Judd Reed is likely the designer of two ship models that Reed & Associates produced in 1944 and 1945 also without a distribution partner. Both were 10¢ models printed on a single sheet of cardstock and packaged in an envelope similar to the earlier Hingee and Fawcett toys. Unlike Reed's fighter planes, the "Flat-Top" and "Battleship" are not replicas of any particular real-life ships. The two models are die-cut, but challenging to assemble. Indeed, one later employee of the company remembered that salesmen demonstrating the Battleship model were not able to build it themselves, and the toy was a flop.12
After the War
Though the war ended in 1945, some restrictions of metal used in manufacturing lasted until the early 1950s. Many toy companies were experimenting with a new production material: plastics. In 1946 Reed & Associates created a plastic novelty weatherhouse in the form of a miniature Catholic church, which was a great seller. The following year they invested thousands of dollars to produce a set of miniature plastic stained-glass windows which could be attached to Christmas tree lights. Unfortunately, due to manufacturing defects and poor timing, the product did not sell enough to recoup the company's investment and they lost thousands of dollars. Reed & Associates went bankrupt in January 1948.
Two weeks later, Marvin Glass restarted the company with new investors and new employees as Marvin Glass & Associates, a company which would become well-known in the following decades as a hit-making toy and game design company. Judd Reed and Eoina Nudelman stayed on employees of the new company. Both had a hand in the design of many plastic novelties for the company, and even some famous toys such as the board game Mousetrap. After the war, Nudelman did some side work as a childrens book illustrator for Whitehall Publishing, where he designed several toy cutouts similar to the "Funny Animals" toys, but the two artists did not return to paper model publishing together.
A German version of this article appears in the 2023 Zur Geschichte des Kartonmodellbaus journal published by the Arbeitskreis Geschichte des Kartonmodellbaus (AGK)
A complete list of published paper model work by Reed & Associates:
References
1 Eoina Nudelman passport application, February 1924. National Archives and Records Administration, Washington D.C.
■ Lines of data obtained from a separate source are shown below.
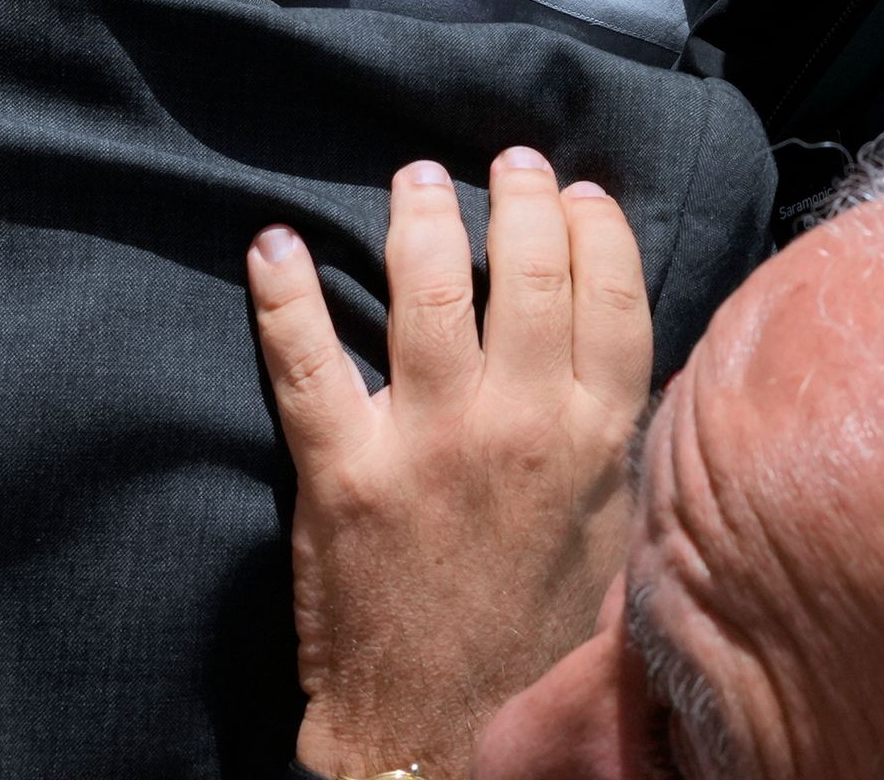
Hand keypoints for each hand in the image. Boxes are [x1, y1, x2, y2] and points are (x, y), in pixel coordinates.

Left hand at [249, 154, 651, 778]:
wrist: (446, 731)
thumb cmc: (535, 638)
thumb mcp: (611, 534)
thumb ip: (613, 439)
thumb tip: (614, 348)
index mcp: (594, 440)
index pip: (613, 294)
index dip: (598, 229)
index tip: (582, 192)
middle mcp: (521, 426)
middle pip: (529, 272)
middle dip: (521, 198)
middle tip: (508, 162)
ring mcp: (430, 443)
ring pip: (426, 291)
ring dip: (420, 218)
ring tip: (416, 179)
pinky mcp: (344, 473)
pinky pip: (308, 363)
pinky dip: (282, 298)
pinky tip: (270, 245)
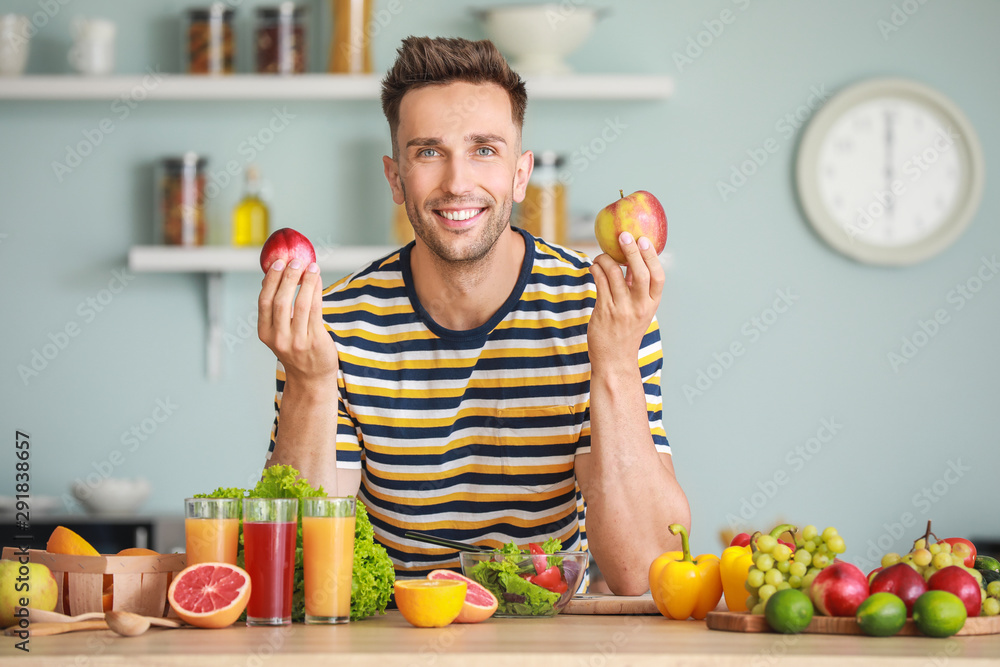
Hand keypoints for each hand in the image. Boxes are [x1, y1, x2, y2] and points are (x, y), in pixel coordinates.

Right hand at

2 Bill Paxton: A World Without Reality: Inside Marvin Glass's Toy Vault, 2019.
3 Ibid.
4 Wallis Rigby: "Why Not Paper?" Playthings Magazine, February 1942. Reprinted in Charles M. Province: Wallis Rigby: Paper Model Monarch, CMP Publishing 2020.
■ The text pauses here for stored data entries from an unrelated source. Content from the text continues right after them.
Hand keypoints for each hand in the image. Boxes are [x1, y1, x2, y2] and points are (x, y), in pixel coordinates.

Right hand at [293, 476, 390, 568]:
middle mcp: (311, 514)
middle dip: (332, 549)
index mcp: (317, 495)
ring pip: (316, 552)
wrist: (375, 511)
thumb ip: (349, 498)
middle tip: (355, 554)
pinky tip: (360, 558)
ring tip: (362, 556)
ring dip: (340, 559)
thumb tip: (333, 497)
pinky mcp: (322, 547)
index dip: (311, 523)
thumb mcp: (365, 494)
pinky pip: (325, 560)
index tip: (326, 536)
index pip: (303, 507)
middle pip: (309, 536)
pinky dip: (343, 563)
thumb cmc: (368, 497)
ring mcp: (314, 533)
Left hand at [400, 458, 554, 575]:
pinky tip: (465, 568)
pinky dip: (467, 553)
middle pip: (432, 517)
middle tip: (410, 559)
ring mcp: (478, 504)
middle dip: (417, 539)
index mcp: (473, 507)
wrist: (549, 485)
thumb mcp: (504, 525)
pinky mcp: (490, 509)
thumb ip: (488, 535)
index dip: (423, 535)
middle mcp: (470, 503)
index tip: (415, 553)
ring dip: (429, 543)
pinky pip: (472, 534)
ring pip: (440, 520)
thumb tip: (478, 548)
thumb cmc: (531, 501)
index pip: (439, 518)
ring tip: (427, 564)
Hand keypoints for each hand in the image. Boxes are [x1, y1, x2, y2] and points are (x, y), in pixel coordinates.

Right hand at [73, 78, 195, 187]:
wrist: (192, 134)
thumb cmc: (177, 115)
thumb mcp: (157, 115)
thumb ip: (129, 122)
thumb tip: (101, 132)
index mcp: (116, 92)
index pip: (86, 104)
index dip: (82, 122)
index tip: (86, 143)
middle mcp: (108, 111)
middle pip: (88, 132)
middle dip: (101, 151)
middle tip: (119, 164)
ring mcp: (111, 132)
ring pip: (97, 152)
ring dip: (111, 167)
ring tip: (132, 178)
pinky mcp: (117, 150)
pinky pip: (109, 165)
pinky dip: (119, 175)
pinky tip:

5 Peter Wyden: "Troubled King of Toys," The Saturday Evening Post, Mar 5, 1960.
6 Andrew Clayman, "Electric Corp. of America, est. 1942", Made in Chicago Museum, Sep 29, 2018.
7 Emery Hutchison: "Toy is Fun, But its Birth is Painful," Chicago Daily News, Nov 9, 1944.
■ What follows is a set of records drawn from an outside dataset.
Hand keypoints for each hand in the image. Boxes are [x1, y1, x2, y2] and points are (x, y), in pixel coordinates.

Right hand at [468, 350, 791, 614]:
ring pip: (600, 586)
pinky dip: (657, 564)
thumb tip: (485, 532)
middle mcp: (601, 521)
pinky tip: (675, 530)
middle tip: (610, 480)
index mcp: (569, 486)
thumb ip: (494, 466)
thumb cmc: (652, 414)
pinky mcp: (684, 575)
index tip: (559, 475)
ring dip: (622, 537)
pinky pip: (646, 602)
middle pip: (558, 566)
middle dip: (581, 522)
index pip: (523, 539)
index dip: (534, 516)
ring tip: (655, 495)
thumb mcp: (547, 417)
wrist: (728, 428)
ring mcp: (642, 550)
8 John Craig: "Stories of the Day," Chicago Daily News, Jun 6, 1943.
9 Joseph Starr v. Commissioner of Internal Revenue, Oct 13, 1954.
10 Emery Hutchison: "Toy is Fun, But its Birth is Painful," Chicago Daily News, Nov 9, 1944.
11 Peter Wyden: "Troubled King of Toys," The Saturday Evening Post, Mar 5, 1960.
12 Eddie Goldfarb quoted in A World Without Reality: Inside Marvin Glass's Toy Vault.